Article 2JZQ1 Fighting Falcon puts off retirement: F-16 to fly for USAF through 2048

Fighting Falcon puts off retirement: F-16 to fly for USAF through 2048

by
Sean Gallagher
from Ars Technica - All content on (#2JZQ1)
F-16_CJ_Fighting_Falcon-800x571.jpg

Enlarge (credit: US Air Force)

The last of the gunfighters will not be hanging up its holster any time soon. While the Trump administration has been playing Let's Make a Deal with Lockheed Martin and Boeing over the future of the F-35 Joint Strike Fighter, the Department of Defense has decided to extend the life of yet another old warhorse to fill the gap. At least 300 F-16 Fighting Falcons will receive structural and avionics upgrades that will allow them to fly until at least 2048, thanks to a Service Life Extension Program (SLEP) with Lockheed Martin.

The Obama administration had already made plans for the A-10 Thunderbolt to stay in service until 2022 to fill the close air support role and had plotted an upgrade to the F-16 as well since 2012. But the task of pulling the trigger on the F-16 upgrade was left to the Trump administration. "Following F-16 Service Life Extension Program (SLEP) structural modifications, the US Air Force could safely operate [F-16C and D] Block 40-52 aircraft to 2048 and beyond," Air Force officials said in a release.
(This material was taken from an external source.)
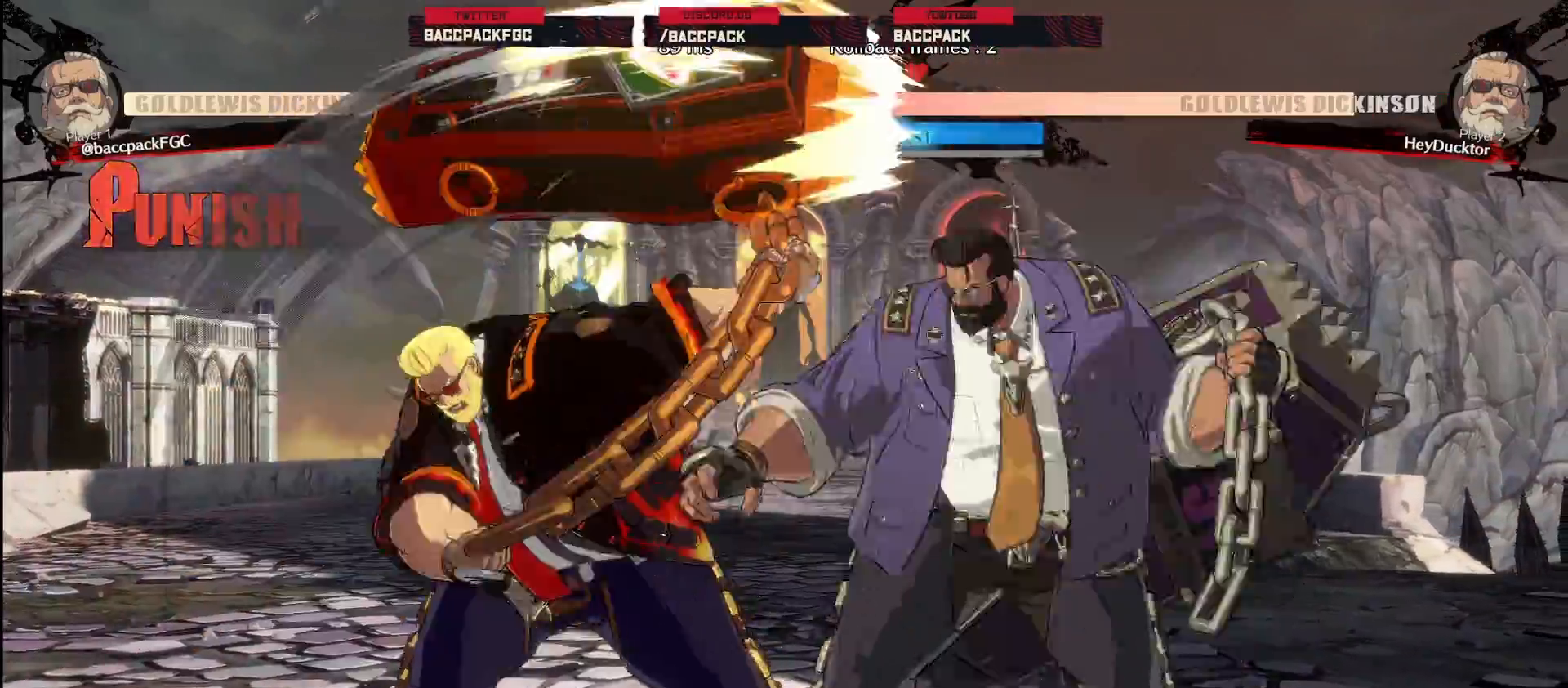
{"buttons": [], "events": [[83, "CIRCLE", "up"], [150, "CIRCLE", "down"], [267, "CIRCLE", "up"], [383, "DPAD_DOWN", "up"]]}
The F-16 was a product of a push by a group of analysts within the Air Force known as the "Fighter Mafia" for a lightweight fighter-a counterpart to the F-15 Eagle in what was referred to as a "high-low mix" (with the expensive, high-tech F-15 being the "high"). The F-16 was the winner of a "fly-before-buy" bake-off-an approach to procurement that many critics of the F-35 Joint Strike Fighter may be nostalgic for.